The EU Commission is setting a Maximum Residue Limit (MRL) for chlorate in food. Removal of chlorine detergents will help to ensure these new standards are attained, but suitable alternatives must be identified.

At the workshops, Teagasc researcher Tom Beresford said new detergent protocols are now available, and further products are being developed for use at farm and processor level. He said new washing protocols have to be implemented precisely as outlined, and it is critical that adequate hot water is available on farms to support them.

n Glanbia Ireland has told milk suppliers they must move to chlorine-free detergent. Head of Technical Shane McElroy said, “Many of our farmers have already followed our advice and moved over to chlorine-free detergents. It is a requirement as part of our 2020 Milk Purchasing Policy that from April, all suppliers must opt for chlorine-free.”

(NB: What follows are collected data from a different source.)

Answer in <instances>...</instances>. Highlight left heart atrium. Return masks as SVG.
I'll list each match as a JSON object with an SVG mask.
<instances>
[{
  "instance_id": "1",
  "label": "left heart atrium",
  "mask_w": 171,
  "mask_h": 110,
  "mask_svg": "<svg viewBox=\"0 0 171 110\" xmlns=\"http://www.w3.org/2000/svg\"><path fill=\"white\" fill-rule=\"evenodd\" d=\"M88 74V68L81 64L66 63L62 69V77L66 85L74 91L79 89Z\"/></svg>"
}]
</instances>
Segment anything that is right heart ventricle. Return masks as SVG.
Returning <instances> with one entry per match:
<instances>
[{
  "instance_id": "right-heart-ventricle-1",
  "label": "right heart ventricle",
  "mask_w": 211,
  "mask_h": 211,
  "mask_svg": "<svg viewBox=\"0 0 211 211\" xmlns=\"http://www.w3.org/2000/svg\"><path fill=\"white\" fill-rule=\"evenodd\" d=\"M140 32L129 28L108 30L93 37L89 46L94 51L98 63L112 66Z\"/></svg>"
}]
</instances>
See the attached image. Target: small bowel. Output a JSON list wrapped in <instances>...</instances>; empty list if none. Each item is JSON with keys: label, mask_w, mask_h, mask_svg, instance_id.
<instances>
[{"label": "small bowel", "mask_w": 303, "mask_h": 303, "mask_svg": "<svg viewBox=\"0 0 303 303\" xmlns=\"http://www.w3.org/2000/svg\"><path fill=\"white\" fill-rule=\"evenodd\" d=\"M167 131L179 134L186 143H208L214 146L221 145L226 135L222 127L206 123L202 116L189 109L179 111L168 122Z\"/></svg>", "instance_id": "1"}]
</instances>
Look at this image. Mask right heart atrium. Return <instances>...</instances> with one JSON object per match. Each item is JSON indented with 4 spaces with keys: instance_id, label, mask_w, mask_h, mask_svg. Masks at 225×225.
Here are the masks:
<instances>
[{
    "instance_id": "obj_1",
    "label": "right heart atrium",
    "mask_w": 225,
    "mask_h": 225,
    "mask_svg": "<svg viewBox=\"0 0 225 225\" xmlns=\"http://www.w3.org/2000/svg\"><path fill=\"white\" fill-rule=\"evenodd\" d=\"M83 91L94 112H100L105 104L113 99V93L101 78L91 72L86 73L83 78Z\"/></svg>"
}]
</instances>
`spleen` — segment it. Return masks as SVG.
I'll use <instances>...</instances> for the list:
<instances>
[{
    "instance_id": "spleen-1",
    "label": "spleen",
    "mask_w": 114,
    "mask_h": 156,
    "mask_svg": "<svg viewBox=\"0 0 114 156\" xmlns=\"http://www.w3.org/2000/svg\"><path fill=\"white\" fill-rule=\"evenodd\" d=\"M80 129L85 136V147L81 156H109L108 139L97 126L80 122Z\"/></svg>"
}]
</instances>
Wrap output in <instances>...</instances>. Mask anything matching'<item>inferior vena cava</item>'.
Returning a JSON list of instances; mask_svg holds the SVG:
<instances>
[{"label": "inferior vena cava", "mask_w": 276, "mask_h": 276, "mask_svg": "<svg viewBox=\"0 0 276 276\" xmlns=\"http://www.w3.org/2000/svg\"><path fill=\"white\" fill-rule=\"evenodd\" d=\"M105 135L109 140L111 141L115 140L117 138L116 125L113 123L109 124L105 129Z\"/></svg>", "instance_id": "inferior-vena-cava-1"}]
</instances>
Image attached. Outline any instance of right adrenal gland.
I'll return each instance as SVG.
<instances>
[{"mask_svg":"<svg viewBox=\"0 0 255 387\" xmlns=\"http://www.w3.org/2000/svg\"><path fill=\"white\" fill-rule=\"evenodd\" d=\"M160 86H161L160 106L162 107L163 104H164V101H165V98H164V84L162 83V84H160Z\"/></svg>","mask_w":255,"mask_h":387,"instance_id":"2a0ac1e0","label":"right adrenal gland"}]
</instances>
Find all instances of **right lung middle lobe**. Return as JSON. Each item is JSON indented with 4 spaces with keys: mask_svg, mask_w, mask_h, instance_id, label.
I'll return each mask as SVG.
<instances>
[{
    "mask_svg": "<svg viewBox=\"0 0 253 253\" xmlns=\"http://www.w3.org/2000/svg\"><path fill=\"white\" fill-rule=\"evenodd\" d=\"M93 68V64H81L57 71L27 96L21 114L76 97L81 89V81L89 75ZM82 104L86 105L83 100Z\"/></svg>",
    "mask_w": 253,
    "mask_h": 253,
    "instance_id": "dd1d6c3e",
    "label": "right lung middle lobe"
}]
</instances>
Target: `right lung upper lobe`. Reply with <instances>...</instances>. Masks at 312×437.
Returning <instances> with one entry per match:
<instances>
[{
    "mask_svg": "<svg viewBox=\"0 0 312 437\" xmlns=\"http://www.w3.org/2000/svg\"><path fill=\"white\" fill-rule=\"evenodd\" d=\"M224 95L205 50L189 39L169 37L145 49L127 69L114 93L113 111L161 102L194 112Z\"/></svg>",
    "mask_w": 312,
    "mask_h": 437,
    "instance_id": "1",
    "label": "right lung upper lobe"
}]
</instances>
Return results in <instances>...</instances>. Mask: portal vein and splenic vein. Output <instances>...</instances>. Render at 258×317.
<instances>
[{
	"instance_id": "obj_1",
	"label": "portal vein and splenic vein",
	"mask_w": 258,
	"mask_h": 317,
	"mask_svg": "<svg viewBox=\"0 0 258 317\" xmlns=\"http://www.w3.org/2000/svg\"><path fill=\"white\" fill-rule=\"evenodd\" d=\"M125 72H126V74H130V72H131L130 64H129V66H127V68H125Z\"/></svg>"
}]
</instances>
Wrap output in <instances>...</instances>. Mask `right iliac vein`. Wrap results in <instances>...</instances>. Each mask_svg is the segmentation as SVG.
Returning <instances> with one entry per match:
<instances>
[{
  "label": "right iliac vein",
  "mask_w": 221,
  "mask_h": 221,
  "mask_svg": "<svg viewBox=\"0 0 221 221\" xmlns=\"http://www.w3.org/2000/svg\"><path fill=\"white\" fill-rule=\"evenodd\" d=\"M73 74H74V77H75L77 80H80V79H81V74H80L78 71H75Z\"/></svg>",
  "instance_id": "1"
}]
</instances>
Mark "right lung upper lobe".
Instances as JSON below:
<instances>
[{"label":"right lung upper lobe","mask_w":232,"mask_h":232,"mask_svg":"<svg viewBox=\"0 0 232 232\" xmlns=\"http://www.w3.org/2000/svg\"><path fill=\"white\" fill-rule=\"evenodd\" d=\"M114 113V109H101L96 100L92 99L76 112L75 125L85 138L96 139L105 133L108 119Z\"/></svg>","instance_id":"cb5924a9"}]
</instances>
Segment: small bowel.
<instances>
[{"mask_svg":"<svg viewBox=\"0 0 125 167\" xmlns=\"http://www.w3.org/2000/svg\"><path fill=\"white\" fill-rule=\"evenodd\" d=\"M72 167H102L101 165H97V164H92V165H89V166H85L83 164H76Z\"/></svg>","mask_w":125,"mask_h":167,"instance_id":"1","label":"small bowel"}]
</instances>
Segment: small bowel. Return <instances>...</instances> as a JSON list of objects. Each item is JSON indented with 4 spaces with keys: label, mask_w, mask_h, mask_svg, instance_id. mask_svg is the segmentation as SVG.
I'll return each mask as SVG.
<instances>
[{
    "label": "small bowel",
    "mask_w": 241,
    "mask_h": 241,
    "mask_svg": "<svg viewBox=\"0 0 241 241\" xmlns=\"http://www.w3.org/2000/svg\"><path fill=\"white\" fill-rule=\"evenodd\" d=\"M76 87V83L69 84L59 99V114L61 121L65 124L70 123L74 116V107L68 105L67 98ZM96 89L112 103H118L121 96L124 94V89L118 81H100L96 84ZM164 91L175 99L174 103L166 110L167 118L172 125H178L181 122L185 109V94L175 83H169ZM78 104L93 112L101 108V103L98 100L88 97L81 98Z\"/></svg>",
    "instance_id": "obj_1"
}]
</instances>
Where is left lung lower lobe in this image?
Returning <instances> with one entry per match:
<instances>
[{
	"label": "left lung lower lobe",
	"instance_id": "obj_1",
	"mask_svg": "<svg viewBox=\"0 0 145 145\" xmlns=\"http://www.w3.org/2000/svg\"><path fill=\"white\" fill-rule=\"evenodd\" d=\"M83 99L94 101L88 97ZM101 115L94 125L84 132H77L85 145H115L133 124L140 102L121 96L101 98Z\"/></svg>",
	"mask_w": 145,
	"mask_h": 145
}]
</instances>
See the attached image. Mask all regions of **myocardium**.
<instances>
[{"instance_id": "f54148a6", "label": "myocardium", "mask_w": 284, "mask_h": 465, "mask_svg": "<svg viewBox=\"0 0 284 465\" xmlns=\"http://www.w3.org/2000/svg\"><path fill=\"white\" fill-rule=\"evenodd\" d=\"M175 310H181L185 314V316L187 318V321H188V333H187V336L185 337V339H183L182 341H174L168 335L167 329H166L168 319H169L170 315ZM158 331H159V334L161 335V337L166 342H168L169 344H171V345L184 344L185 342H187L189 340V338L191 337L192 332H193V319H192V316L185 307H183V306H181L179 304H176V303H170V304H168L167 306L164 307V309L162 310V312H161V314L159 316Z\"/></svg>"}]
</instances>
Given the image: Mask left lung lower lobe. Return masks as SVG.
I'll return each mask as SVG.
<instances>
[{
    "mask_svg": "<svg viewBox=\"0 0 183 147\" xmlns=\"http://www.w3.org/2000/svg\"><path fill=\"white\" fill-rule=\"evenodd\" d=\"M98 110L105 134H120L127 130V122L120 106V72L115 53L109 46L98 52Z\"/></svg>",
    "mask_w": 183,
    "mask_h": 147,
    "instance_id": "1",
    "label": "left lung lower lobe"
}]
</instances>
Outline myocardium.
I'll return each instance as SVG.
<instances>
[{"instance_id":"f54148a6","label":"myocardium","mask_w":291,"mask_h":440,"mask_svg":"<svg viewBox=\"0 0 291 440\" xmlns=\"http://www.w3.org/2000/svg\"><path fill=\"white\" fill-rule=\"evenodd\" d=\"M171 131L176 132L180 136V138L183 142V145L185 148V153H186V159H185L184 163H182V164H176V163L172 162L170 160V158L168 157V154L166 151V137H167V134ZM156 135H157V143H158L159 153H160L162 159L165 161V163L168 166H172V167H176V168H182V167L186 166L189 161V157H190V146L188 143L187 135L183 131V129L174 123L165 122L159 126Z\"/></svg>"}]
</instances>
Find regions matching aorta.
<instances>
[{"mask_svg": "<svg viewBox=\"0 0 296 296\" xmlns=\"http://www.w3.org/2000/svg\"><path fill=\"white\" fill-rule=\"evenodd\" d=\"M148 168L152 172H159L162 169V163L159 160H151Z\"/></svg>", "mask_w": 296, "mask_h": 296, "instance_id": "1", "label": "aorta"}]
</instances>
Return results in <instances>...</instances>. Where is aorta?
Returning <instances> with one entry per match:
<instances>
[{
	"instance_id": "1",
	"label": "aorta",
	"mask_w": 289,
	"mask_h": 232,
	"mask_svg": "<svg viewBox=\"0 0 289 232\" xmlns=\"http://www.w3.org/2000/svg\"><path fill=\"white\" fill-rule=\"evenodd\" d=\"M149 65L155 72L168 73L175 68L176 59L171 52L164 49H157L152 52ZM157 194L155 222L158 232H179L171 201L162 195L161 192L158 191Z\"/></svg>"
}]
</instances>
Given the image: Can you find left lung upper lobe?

Three ranges of chlorine-free detergents are being recommended by and being made available by Glanbia Ireland.

Using liquid detergents will mean that hot water supplies must be adequate to ensure a good thorough clean. It may be necessary to upgrade farm hot water systems.

Glanbia Ireland has warned that some chlorinated products on the market do not have valid PCS numbers, as the manufacturers have stopped registering them. If these products are identified on farms during SDAS or Cross Compliance audits, this would lead to a major non-compliance.

Last year, Dairygold tested for chlorates, with any supplier who failed the test requested to use chlorine-free detergent.